Graph the solution set to \(y \lt \frac{x+1}{x-5}\text{.}\)
Solution.
The solution set is \(\left\{(x,y): y \lt \frac{x+1}{x-5}\right\}\text{.}\)
The domain of \(f(x) = \frac{x+1}{x-5}\) is the set of all real numbers except 5.
By plotting a few well-chosen points and being careful what happens as \(x\) gets large, small, or near the vertical line \(x = 5\text{,}\) we arrive a sketch like the one shown below. The graph is drawn with a dashed line because no points on the graph belong to the solution set.
The vertical line \(x = 5\) is included in the picture because it is involved in partitioning the plane into regions. It is drawn as a dashed line because \(\frac{x+1}{x-5}\) is undefined at \(x=5\text{,}\) hence \(x = 5\) can not belong to the solution set.
The plane is now partitioned into 4 regions: above and below each curve, and on each side of the line \(x = 5\text{.}\)
For the region below the leftmost curve we choose \((-3, 0)\) as the test point. Since \(0 \lt \frac{-2}{-8}\text{,}\) all points in this region belong to the solution set.
For the region above the leftmost curve and left of the line \(x = 5\text{,}\) we choose \((0, 0)\) as the test point. Since \(0 > \frac{1}{-5}\text{,}\) no points in this region belong to the solution set.

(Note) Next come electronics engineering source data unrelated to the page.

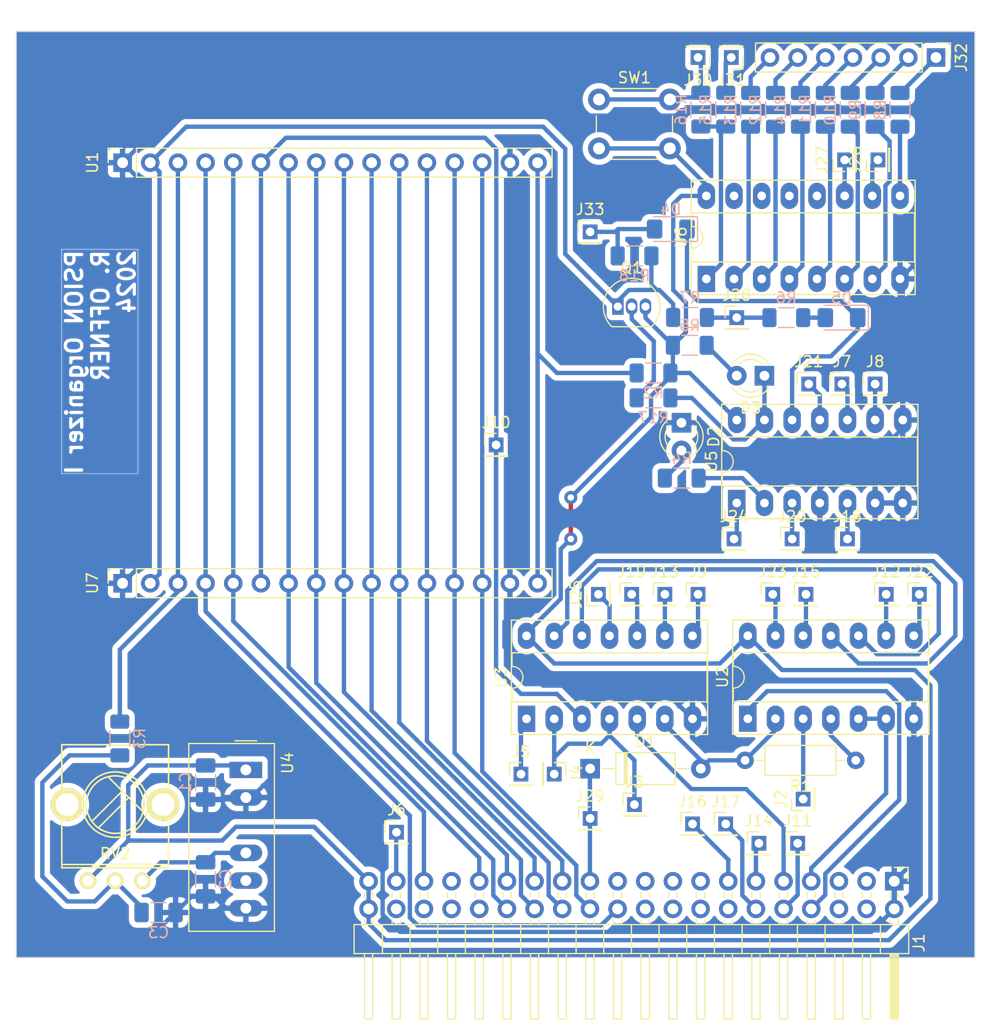
<source format=kicad_pcb>
(kicad_pcb (version 20221018) (generator pcbnew)

  (general
    (thickness 1.6)
  )

  (paper "A4")
  (layers
    (0 "F.Cu" signal)
    (31 "B.Cu" signal)
    (32 "B.Adhes" user "B.Adhesive")
    (33 "F.Adhes" user "F.Adhesive")
    (34 "B.Paste" user)
    (35 "F.Paste" user)
    (36 "B.SilkS" user "B.Silkscreen")
    (37 "F.SilkS" user "F.Silkscreen")
    (38 "B.Mask" user)
    (39 "F.Mask" user)
    (40 "Dwgs.User" user "User.Drawings")
    (41 "Cmts.User" user "User.Comments")
    (42 "Eco1.User" user "User.Eco1")
    (43 "Eco2.User" user "User.Eco2")
    (44 "Edge.Cuts" user)
    (45 "Margin" user)
    (46 "B.CrtYd" user "B.Courtyard")
    (47 "F.CrtYd" user "F.Courtyard")
    (48 "B.Fab" user)
    (49 "F.Fab" user)
    (50 "User.1" user)
    (51 "User.2" user)
    (52 "User.3" user)
    (53 "User.4" user)
    (54 "User.5" user)
    (55 "User.6" user)
    (56 "User.7" user)
    (57 "User.8" user)
    (58 "User.9" user)
  )

  (setup
    (pad_to_mask_clearance 0)
    (pcbplotparams
      (layerselection 0x00010fc_ffffffff)
      (plot_on_all_layers_selection 0x0000000_00000000)
      (disableapertmacros false)
      (usegerberextensions false)
      (usegerberattributes true)
      (usegerberadvancedattributes true)
      (creategerberjobfile true)
      (dashed_line_dash_ratio 12.000000)
      (dashed_line_gap_ratio 3.000000)
      (svgprecision 4)
      (plotframeref false)
      (viasonmask false)
      (mode 1)
      (useauxorigin false)
      (hpglpennumber 1)
      (hpglpenspeed 20)
      (hpglpendiameter 15.000000)
      (dxfpolygonmode true)
      (dxfimperialunits true)
      (dxfusepcbnewfont true)
      (psnegative false)
      (psa4output false)
      (plotreference true)
      (plotvalue true)
      (plotinvisibletext false)
      (sketchpadsonfab false)
      (subtractmaskfromsilk false)
      (outputformat 1)
      (mirror false)
      (drillshape 0)
      (scaleselection 1)
      (outputdirectory "gbr")
    )
  )

  (net 0 "")
  (net 1 "+5V")
  (net 2 "/PHI1_e")
  (net 3 "/PHI2_e")
  (net 4 "/~{IORD}")
  (net 5 "/R{slash}~{W}_e")
  (net 6 "/~{MRD}")
  (net 7 "/~{MWR}")
  (net 8 "/~{IOWR}")
  (net 9 "/D0")
  (net 10 "/D1")
  (net 11 "/D2")
  (net 12 "/D3")
  (net 13 "/D4")
  (net 14 "/D5")
  (net 15 "/D6")
  (net 16 "/D7")
  (net 17 "/~{RST}")
  (net 18 "/A0")
  (net 19 "/A1")
  (net 20 "/A2")
  (net 21 "/A3")
  (net 22 "/A4")
  (net 23 "/A5")
  (net 24 "/A6")
  (net 25 "/A7")
  (net 26 "/A8")
  (net 27 "/A9")
  (net 28 "/A10")
  (net 29 "/A11")
  (net 30 "/A12")
  (net 31 "/A13")
  (net 32 "/A14")
  (net 33 "/A15")
  (net 34 "/A16")
  (net 35 "/A17")
  (net 36 "/A18")
  (net 37 "/A19")
  (net 38 "GND")
  (net 39 "Net-(J2-Pin_1)")
  (net 40 "Net-(R1-Pad1)")
  (net 41 "Net-(J3-Pin_1)")
  (net 42 "Net-(D1-A)")
  (net 43 "/~{LCDE}")
  (net 44 "Net-(U4--Vout)")
  (net 45 "unconnected-(U4-Pad5)")
  (net 46 "Net-(U1-K)")
  (net 47 "/LCD_Vo")
  (net 48 "Net-(U2-Pad10)")
  (net 49 "Net-(J15-Pin_1)")
  (net 50 "Net-(C3-Pad1)")
  (net 51 "Net-(D2-A)")
  (net 52 "Net-(U5A-~{Q})")
  (net 53 "Net-(J7-Pin_1)")
  (net 54 "Net-(J19-Pin_1)")
  (net 55 "Net-(U2-Pad11)")
  (net 56 "Net-(J13-Pin_1)")
  (net 57 "Net-(J18-Pin_1)")
  (net 58 "Net-(J20-Pin_1)")
  (net 59 "Net-(J21-Pin_1)")
  (net 60 "Net-(J8-Pin_1)")
  (net 61 "Net-(J9-Pin_1)")
  (net 62 "Net-(J22-Pin_1)")
  (net 63 "Net-(J12-Pin_1)")
  (net 64 "Net-(J23-Pin_1)")
  (net 65 "Net-(J24-Pin_1)")
  (net 66 "Net-(D3-K)")
  (net 67 "Net-(D3-A)")
  (net 68 "Net-(J25-Pin_1)")
  (net 69 "Net-(J26-Pin_1)")
  (net 70 "Net-(J27-Pin_1)")
  (net 71 "unconnected-(U6-Q8-Pad12)")
  (net 72 "unconnected-(U6-Q7-Pad13)")
  (net 73 "unconnected-(U6-Q9-Pad14)")
  (net 74 "unconnected-(U6-Q10-Pad15)")
  (net 75 "Net-(D4-K)")
  (net 76 "Net-(D5-A)")
  (net 77 "Net-(J28-Pin_1)")
  (net 78 "Net-(J5-Pin_1)")
  (net 79 "Net-(J30-Pin_1)")
  (net 80 "Net-(J31-Pin_1)")
  (net 81 "Net-(U6-Q0)")
  (net 82 "Net-(U6-Q1)")
  (net 83 "Net-(U6-Q2)")
  (net 84 "Net-(U6-Q3)")
  (net 85 "Net-(U6-Q4)")
  (net 86 "Net-(U6-Q5)")
  (net 87 "Net-(U6-Q6)")
  (net 88 "Net-(U6-Q11)")
  (net 89 "Net-(J32-Pin_1)")
  (net 90 "Net-(J32-Pin_2)")
  (net 91 "Net-(J32-Pin_3)")
  (net 92 "Net-(J32-Pin_4)")
  (net 93 "Net-(J32-Pin_5)")
  (net 94 "Net-(J32-Pin_6)")
  (net 95 "Net-(J32-Pin_7)")
  (net 96 "Net-(D4-A)")
  (net 97 "/VLDC")
  (net 98 "Net-(Q1-B)")

  (footprint "Connector_PinSocket_2.54mm:PinSocket_1x16_P2.54mm_Vertical" (layer "F.Cu") (at 79.756 72.644 90))

  (footprint "Connector_PinHeader_2.00mm:PinHeader_1x01_P2.00mm_Vertical" (layer "F.Cu") (at 132.588 73.66))

  (footprint "Connector_PinHeader_2.00mm:PinHeader_1x01_P2.00mm_Vertical" (layer "F.Cu") (at 132.588 24.384 180))

  (footprint "Connector_PinHeader_2.00mm:PinHeader_1x01_P2.00mm_Vertical" (layer "F.Cu") (at 142.24 92.456 90))

  (footprint "Connector_PinHeader_2.00mm:PinHeader_1x01_P2.00mm_Vertical" (layer "F.Cu") (at 138.176 96.52))

  (footprint "Connector_PinHeader_2.00mm:PinHeader_1x01_P2.00mm_Vertical" (layer "F.Cu") (at 149.86 73.66))

  (footprint "Connector_PinHeader_2.00mm:PinHeader_1x01_P2.00mm_Vertical" (layer "F.Cu") (at 132.08 94.742))

  (footprint "Connector_PinHeader_2.00mm:PinHeader_1x01_P2.00mm_Vertical" (layer "F.Cu") (at 136.144 48.26))

  (footprint "Resistor_THT:R_Axial_DIN0207_L6.3mm_D2.5mm_P10.16mm_Horizontal" (layer "F.Cu") (at 147.066 88.9 180))

  (footprint "Connector_PinHeader_2.00mm:PinHeader_1x01_P2.00mm_Vertical" (layer "F.Cu") (at 139.446 73.66))

  (footprint "Connector_PinHeader_2.00mm:PinHeader_1x01_P2.00mm_Vertical" (layer "F.Cu") (at 135.636 24.384 180))

  (footprint "Connector_PinHeader_2.54mm:PinHeader_2x20_P2.54mm_Horizontal" (layer "F.Cu") (at 150.6 100 -90))

  (footprint "Connector_PinHeader_2.00mm:PinHeader_1x01_P2.00mm_Vertical" (layer "F.Cu") (at 145.796 54.356))

  (footprint "Connector_PinHeader_2.00mm:PinHeader_1x01_P2.00mm_Vertical" (layer "F.Cu") (at 126.746 92.964))

  (footprint "Package_DIP:DIP-14_W7.62mm_Socket_LongPads" (layer "F.Cu") (at 116.84 85.09 90))

  (footprint "Package_DIP:DIP-14_W7.62mm_Socket_LongPads" (layer "F.Cu") (at 137.155 85.08 90))

  (footprint "Connector_PinHeader_2.00mm:PinHeader_1x01_P2.00mm_Vertical" (layer "F.Cu") (at 123.444 73.66 90))

  (footprint "Connector_PinHeader_2.00mm:PinHeader_1x01_P2.00mm_Vertical" (layer "F.Cu") (at 142.748 54.356))

  (footprint "LED_THT:LED_D3.0mm" (layer "F.Cu") (at 131.064 57.912 -90))

  (footprint "Converter_DCDC:Converter_DCDC_TRACO_TMR-1-xxxx_Dual_THT" (layer "F.Cu") (at 91.07225 89.77575 -90))

  (footprint "Connector_PinHeader_2.00mm:PinHeader_1x01_P2.00mm_Vertical" (layer "F.Cu") (at 135.89 68.58))

  (footprint "Connector_PinHeader_2.00mm:PinHeader_1x01_P2.00mm_Vertical" (layer "F.Cu") (at 122.682 40.386))

  (footprint "Connector_PinHeader_2.00mm:PinHeader_1x01_P2.00mm_Vertical" (layer "F.Cu") (at 122.682 94.234))

  (footprint "Connector_PinHeader_2.00mm:PinHeader_1x01_P2.00mm_Vertical" (layer "F.Cu") (at 104.902 95.504))

  (footprint "Connector_PinHeader_2.00mm:PinHeader_1x01_P2.00mm_Vertical" (layer "F.Cu") (at 146.304 68.58))

  (footprint "Connector_PinHeader_2.00mm:PinHeader_1x01_P2.00mm_Vertical" (layer "F.Cu") (at 129.54 73.66))

  (footprint "Connector_PinHeader_2.00mm:PinHeader_1x01_P2.00mm_Vertical" (layer "F.Cu") (at 146.05 33.782 90))

  (footprint "LED_THT:LED_D3.0mm" (layer "F.Cu") (at 138.684 53.594 180))

  (footprint "Connector_PinHeader_2.00mm:PinHeader_1x01_P2.00mm_Vertical" (layer "F.Cu") (at 141.224 68.58))

  (footprint "Package_DIP:DIP-14_W7.62mm_Socket_LongPads" (layer "F.Cu") (at 136.144 65.278 90))

  (footprint "my_own:ALPS_RK09" (layer "F.Cu") (at 79.076 92.964))

  (footprint "Connector_PinHeader_2.00mm:PinHeader_1x01_P2.00mm_Vertical" (layer "F.Cu") (at 135.128 94.742))

  (footprint "Connector_PinSocket_2.54mm:PinSocket_1x16_P2.54mm_Vertical" (layer "F.Cu")
    (tstamp ae01e7e5-e059-4ae2-8c40-95dd25732dc7)
    (at 79.756 34.036 90)
    (descr "Through hole straight socket strip, 1x16, 2.54mm pitch, single row (from Kicad 4.0.7), script generated")
    (tags "Through hole socket strip THT 1x16 2.54mm single row")
    (property "Sheetfile" "Unicomp_LCD_Board.kicad_sch")
    (property "Sheetname" "")
    (property "ki_description" "LCD 20x4 Alphanumeric 16pin Blue/White/Green Backlight, 8bit parallel, 3.3V VDD")
    (property "ki_keywords" "display LCD 20x4")
    (path "/1accb42b-4fb6-4069-ab08-070d3475cb89")
    (attr through_hole)
    (fp_text reference "U1" (at 0 -2.77 90) (layer "F.SilkS")
        (effects (font (size 1 1) (thickness 0.15)))
      (tstamp bc09ac1f-e0ef-4dbc-a778-495e924e25bb)
    )
    (fp_text value "NHD-0420H1Z" (at 0 40.87 90) (layer "F.Fab")
        (effects (font (size 1 1) (thickness 0.15)))
      (tstamp 549d225d-5b1b-4f61-85e6-9e25186e0506)
    )
    (fp_text user "${REFERENCE}" (at 0 19.05) (layer "F.Fab")
        (effects (font (size 1 1) (thickness 0.15)))
      (tstamp 1ccbb4d2-b239-4487-9069-45f7f46e1036)
    )
    (fp_line (start -1.33 1.27) (end -1.33 39.43)
      (stroke (width 0.12) (type solid)) (layer "F.SilkS") (tstamp fb628835-1163-4e77-a20d-69c2c631991e))
    (fp_line (start -1.33 1.27) (end 1.33 1.27)
      (stroke (width 0.12) (type solid)) (layer "F.SilkS") (tstamp 47196b7e-46d9-4a97-a7d3-7b7e3586bcd2))
    (fp_line (start -1.33 39.43) (end 1.33 39.43)
      (stroke (width 0.12) (type solid)) (layer "F.SilkS") (tstamp d0a1a580-37e6-487f-8bd3-42dacec80786))
    (fp_line (start 0 -1.33) (end 1.33 -1.33)
      (stroke (width 0.12) (type solid)) (layer "F.SilkS") (tstamp 172a036f-ebfb-4046-91a2-e42fda6a0660))
    (fp_line (start 1.33 -1.33) (end 1.33 0)
      (stroke (width 0.12) (type solid)) (layer "F.SilkS") (tstamp 5c6ec19a-7ebd-4890-9f85-18e236a4d00a))
    (fp_line (start 1.33 1.27) (end 1.33 39.43)
      (stroke (width 0.12) (type solid)) (layer "F.SilkS") (tstamp d58afebb-473e-4aa2-91eb-c0a69fd37c2d))
    (fp_line (start -1.8 -1.8) (end 1.75 -1.8)
      (stroke (width 0.05) (type solid)) (layer "F.CrtYd") (tstamp d0240fcf-b407-4314-9bcd-90ae86da1ccd))
    (fp_line (start -1.8 39.9) (end -1.8 -1.8)
      (stroke (width 0.05) (type solid)) (layer "F.CrtYd") (tstamp f4190eb7-05d0-48c0-965d-c0ea99b0fc6d))
    (fp_line (start 1.75 -1.8) (end 1.75 39.9)
      (stroke (width 0.05) (type solid)) (layer "F.CrtYd") (tstamp bf27803d-62da-4584-b20c-1c68cce091bc))
    (fp_line (start 1.75 39.9) (end -1.8 39.9)
      (stroke (width 0.05) (type solid)) (layer "F.CrtYd") (tstamp b9e3853d-5f09-470c-83b0-2d32d3e1661f))
    (fp_line (start -1.27 -1.27) (end 0.635 -1.27)
      (stroke (width 0.1) (type solid)) (layer "F.Fab") (tstamp 3ec12037-db94-427e-a90e-3e68ad0dfd73))
    (fp_line (start -1.27 39.37) (end -1.27 -1.27)
      (stroke (width 0.1) (type solid)) (layer "F.Fab") (tstamp b1e615bf-3c8d-4ef7-a8cd-172b697d0da0))
    (fp_line (start 0.635 -1.27) (end 1.27 -0.635)
      (stroke (width 0.1) (type solid)) (layer "F.Fab") (tstamp 4bf8c59e-e555-47af-b8ba-220573474006))
    (fp_line (start 1.27 -0.635) (end 1.27 39.37)
      (stroke (width 0.1) (type solid)) (layer "F.Fab") (tstamp 7c382a26-4104-4a1d-8ad7-ce519df36521))
    (fp_line (start 1.27 39.37) (end -1.27 39.37)
      (stroke (width 0.1) (type solid)) (layer "F.Fab") (tstamp 2d1c85fe-121d-43b4-8aec-4601bc69c2f3))
    (pad "1" thru_hole rect (at 0 0 90) (size 1.7 1.7) (drill 1) (layers "*.Cu" "*.Mask")
      (net 38 "GND") (pinfunction "VSS") (pintype "power_in") (tstamp efd209d6-c514-4f3f-a958-9a19fd1ff200))
    (pad "2" thru_hole oval (at 0 2.54 90) (size 1.7 1.7) (drill 1) (layers "*.Cu" "*.Mask")
      (net 97 "/VLDC") (pinfunction "VDD") (pintype "power_in") (tstamp 6536a9af-da4a-4495-8c81-5cd4356c295b))
    (pad "3" thru_hole oval (at 0 5.08 90) (size 1.7 1.7) (drill 1) (layers "*.Cu" "*.Mask")
      (net 47 "/LCD_Vo") (pinfunction "VO") (pintype "power_in") (tstamp 2610f342-6ff7-4869-98fe-be6a9d940af9))
    (pad "4" thru_hole oval (at 0 7.62 90) (size 1.7 1.7) (drill 1) (layers "*.Cu" "*.Mask")
      (net 18 "/A0") (pinfunction "RS") (pintype "input") (tstamp 4b552fc8-eb06-46db-a584-283370727b45))
    (pad "5" thru_hole oval (at 0 10.16 90) (size 1.7 1.7) (drill 1) (layers "*.Cu" "*.Mask")
      (net 5 "/R{slash}~{W}_e") (pinfunction "R/W") (pintype "input") (tstamp 9b116a05-c95a-43a4-a1e3-182a21465e76))
    (pad "6" thru_hole oval (at 0 12.7 90) (size 1.7 1.7) (drill 1) (layers "*.Cu" "*.Mask")
      (net 43 "/~{LCDE}") (pinfunction "E") (pintype "input") (tstamp 17a4a2c4-b025-4a79-ab92-0fb570a20132))
    (pad "7" thru_hole oval (at 0 15.24 90) (size 1.7 1.7) (drill 1) (layers "*.Cu" "*.Mask")
      (net 9 "/D0") (pinfunction "DB0") (pintype "bidirectional") (tstamp f31abee8-ceba-418b-8265-9fd877cd150b))
    (pad "8" thru_hole oval (at 0 17.78 90) (size 1.7 1.7) (drill 1) (layers "*.Cu" "*.Mask")
      (net 10 "/D1") (pinfunction "DB1") (pintype "bidirectional") (tstamp 6067b7c0-dd58-4d1f-af27-1ab4ee876a66))
    (pad "9" thru_hole oval (at 0 20.32 90) (size 1.7 1.7) (drill 1) (layers "*.Cu" "*.Mask")
      (net 11 "/D2") (pinfunction "DB2") (pintype "bidirectional") (tstamp 7fb5ea54-ddc3-4e34-a217-860e362757de))
    (pad "10" thru_hole oval (at 0 22.86 90) (size 1.7 1.7) (drill 1) (layers "*.Cu" "*.Mask")
      (net 12 "/D3") (pinfunction "DB3") (pintype "bidirectional") (tstamp a57d5c39-da15-47f4-bc22-b8f3849790a3))
    (pad "11" thru_hole oval (at 0 25.4 90) (size 1.7 1.7) (drill 1) (layers "*.Cu" "*.Mask")
      (net 13 "/D4") (pinfunction "DB4") (pintype "bidirectional") (tstamp 097a4512-d415-424e-a377-8a85ced6d60c))
    (pad "12" thru_hole oval (at 0 27.94 90) (size 1.7 1.7) (drill 1) (layers "*.Cu" "*.Mask")
      (net 14 "/D5") (pinfunction "DB5") (pintype "bidirectional") (tstamp fd91947f-39e4-4a3e-8ffa-81ec8898642a))
    (pad "13" thru_hole oval (at 0 30.48 90) (size 1.7 1.7) (drill 1) (layers "*.Cu" "*.Mask")
      (net 15 "/D6") (pinfunction "DB6") (pintype "bidirectional") (tstamp abf868bf-6c6e-4c16-b9a5-9f327ee1b0d1))
    (pad "14" thru_hole oval
... [391741 chars truncated]
</source>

For the region below the rightmost curve and right of the line \(x = 5\text{,}\) we choose \((6, 0)\) as the test point. Since \(0 \lt \frac{7}{1}\text{,}\) all points in this region belong to the solution set.
For the region above the rightmost curve and right of the line \(x = 5\text{,}\) we choose \((8, 8)\) as the test point. Since \(8 \lt \frac{9}{3}\text{,}\) no points in this region belong to the solution set.
Finally, we shade the regions for which all points belong to the solution set.